278 F.2d 142 | 3rd Cir. | 1960
METAL POLISHERS, BUFFERS, PLATERS AND HELPERS INTERNATIONAL
UNION, LOCAL 44, AFL-CIO, Appellant,
v.
VIKING EQUIPMENT COMPANY, a Corporation of the State of New Jersey.
No. 13215.
United States Court of Appeals Third Circuit.
Argued May 9, 1960.
Decided May 13, 1960.
Richard P. Weitzman, Newark, N.J. (Parsonnet, Weitzman & Oransky, Newark, N.J., on the brief), for appellant.
Blaine E. Capehart, Camden, N.J. (Richards, Capehart & Wood, Camden, N.J., on the brief), for appellee.
Before GOODRICH, McLAUGHLIN and STALEY, Circuit Judges.
PER CURIAM.
Plaintiff union sues the defendant asking for money damages for breach of contract, for submission of a dispute to an impartial mediator in accordance with the terms of the contract and, in a second count, for an injunction restraining defendant from entering into or continuing in effect any agreement with any labor organization other than the plaintiff for the class of employees alleged to be covered by the plaintiff's contract. Jurisdiction of the district court is based on Section 301(a) of the Labor-Management Relations Act, 29 U.S.C.A. 185(a). The district judge denied the motion for preliminary injunction and held a motion for summary judgment under consideration.

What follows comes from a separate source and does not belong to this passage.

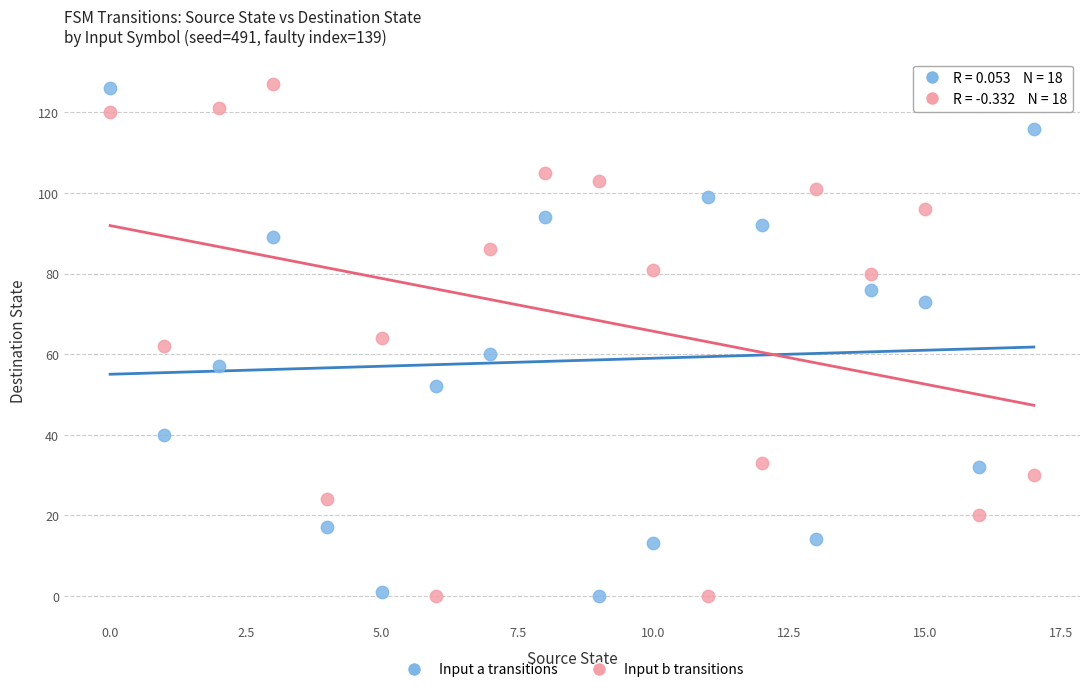

Across all data points, what is the range of Y values (max minus min)?

127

The plaintiff union had a collective bargaining contract with the defendant employer which expires by its terms on May 31, 1960 although it is to be continued from year to year unless certain required notices are given. The defendant, in December, 1959, moved its plant from East Orange, New Jersey, to Pennsauken, New Jersey. It takes the position that this move on its part brought the contract with the plaintiff union to an end since, it argues, the contract applies only to activities by the defendant in East Orange, New Jersey. The district judge accepted this view. In denying the motion for preliminary injunction he really passed on the merits of the case since, obviously, if the contract was no longer in force the plaintiff is not entitled to injunctive or any other kind of relief.
We disagree with the district judge in his interpretation of the contract. We do not think it is to be interpreted as applicable only to defendant's activities in East Orange, New Jersey. And we do not think that the defendant brought it to an end by its unilateral action in moving from East Orange to Pennsauken. Since the case was decided, not upon the ground that equitable relief was not applicable, but on the ground that the plaintiff was entitled to no relief at all, we shall reverse. The case will be remanded to the district court with instructions to proceed to the consideration of the merits of the plaintiff's claim for equitable relief and any other remedy which is requested by it for the breach of contract.